:: Material for the task ::
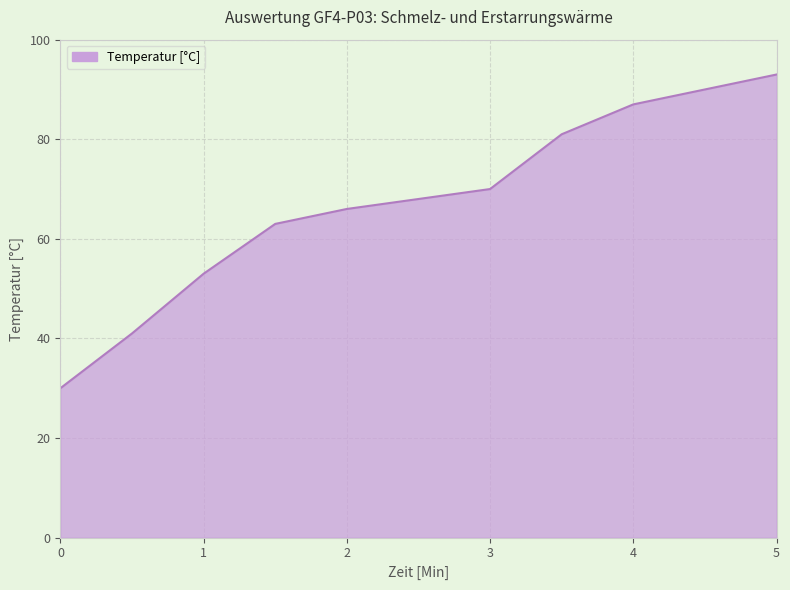

What is the minimum value shown in the chart?

30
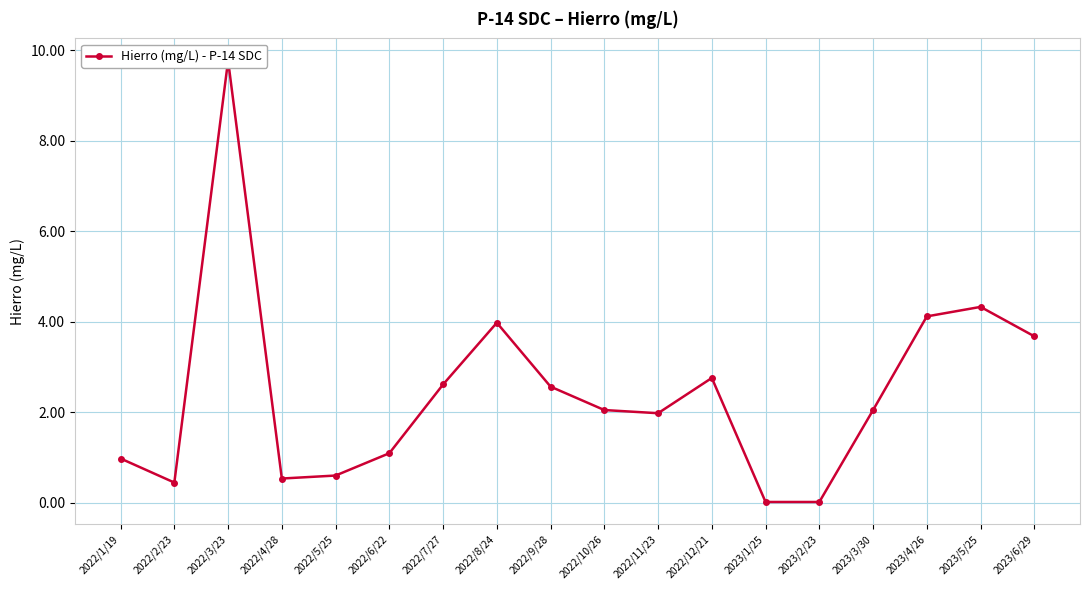

Reading left to right, extract all data points from this chart.

2022/1/19=1.0	2022/2/23=0.4	2022/3/23=9.8	2022/4/28=0.5	2022/5/25=0.6	2022/6/22=1.1	2022/7/27=2.6	2022/8/24=4.0	2022/9/28=2.6	2022/10/26=2.1	2022/11/23=2.0	2022/12/21=2.8	2023/1/25=0.0	2023/2/23=0.0	2023/3/30=2.0	2023/4/26=4.1	2023/5/25=4.3	2023/6/29=3.7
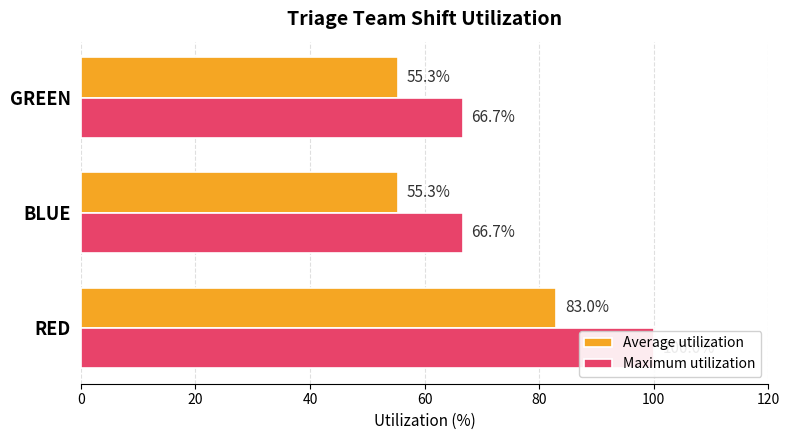

What is the approximate value of Maximum utilization at BLUE?

66.7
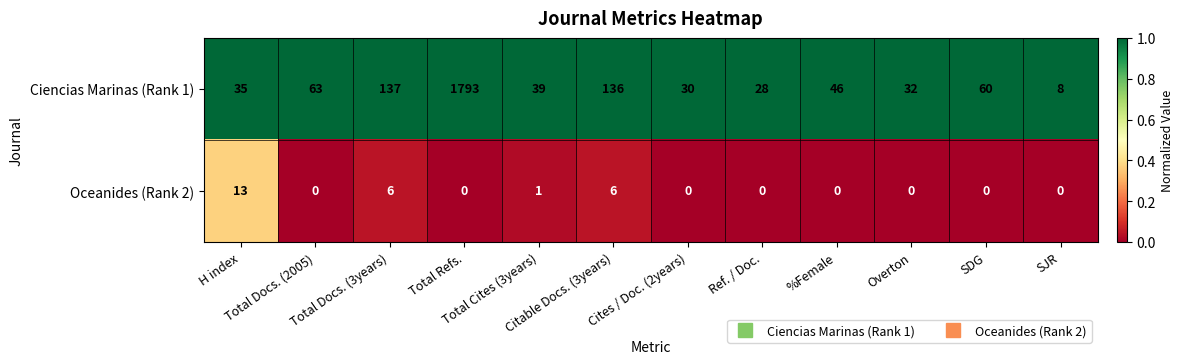

How many categories are shown in the chart?

12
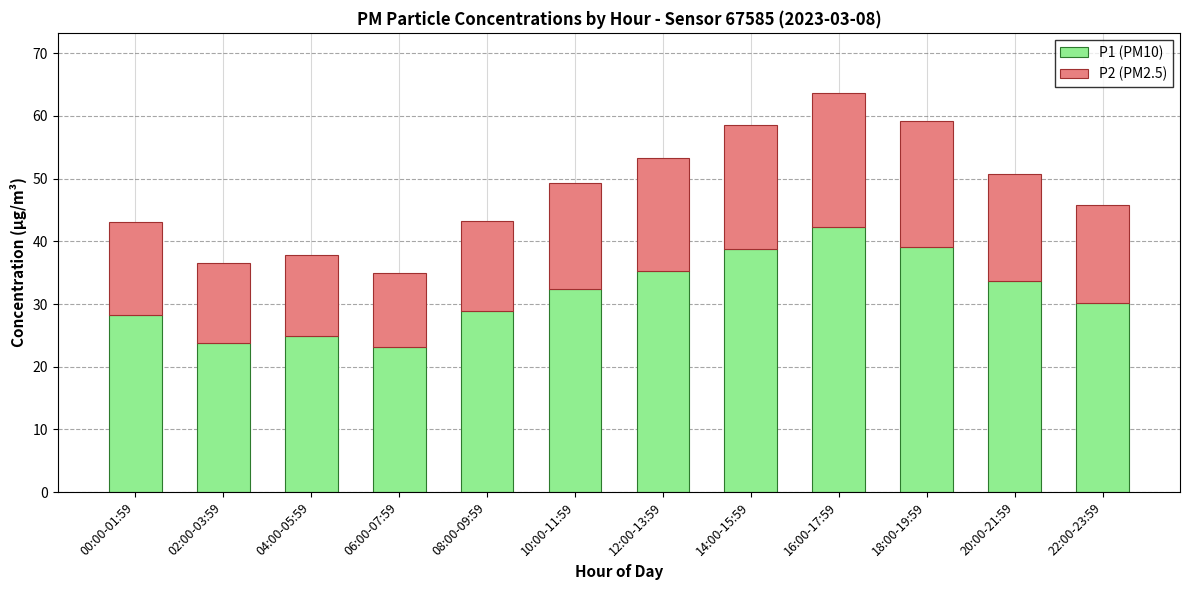

How many bars are there in total?

12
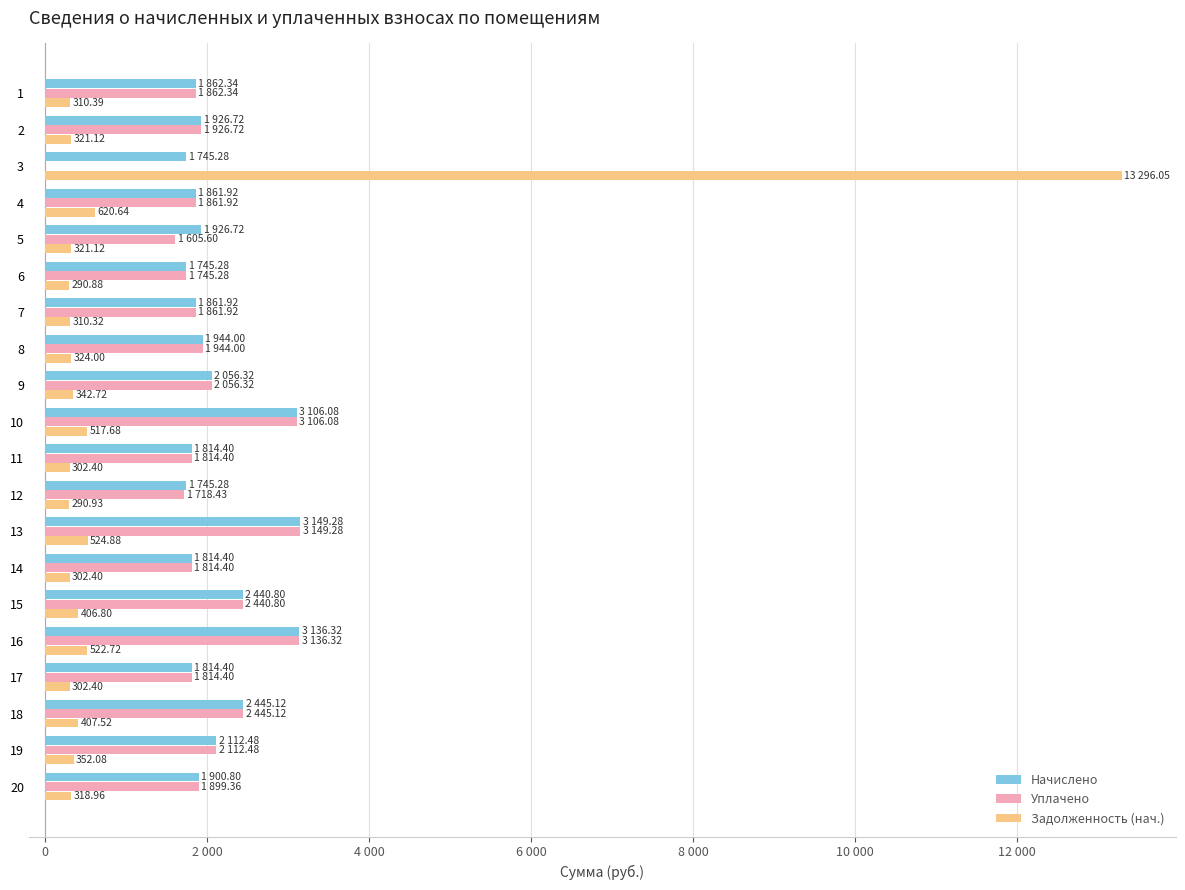

What are all the series names shown in the legend?

Начислено, Уплачено, Задолженность (нач.)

:: Aim of the exercise ::
Copy every entry above word for word, but leave the pictures out.

:: Worked solution ::
What is the minimum value shown in the chart?

30

Reading left to right, extract all data points from this chart.

2022/1/19=1.0	2022/2/23=0.4	2022/3/23=9.8	2022/4/28=0.5	2022/5/25=0.6	2022/6/22=1.1	2022/7/27=2.6	2022/8/24=4.0	2022/9/28=2.6	2022/10/26=2.1	2022/11/23=2.0	2022/12/21=2.8	2023/1/25=0.0	2023/2/23=0.0	2023/3/30=2.0	2023/4/26=4.1	2023/5/25=4.3	2023/6/29=3.7

What is the approximate value of Maximum utilization at BLUE?

66.7

How many categories are shown in the chart?

12

How many bars are there in total?

12

What are all the series names shown in the legend?

Начислено, Уплачено, Задолженность (нач.)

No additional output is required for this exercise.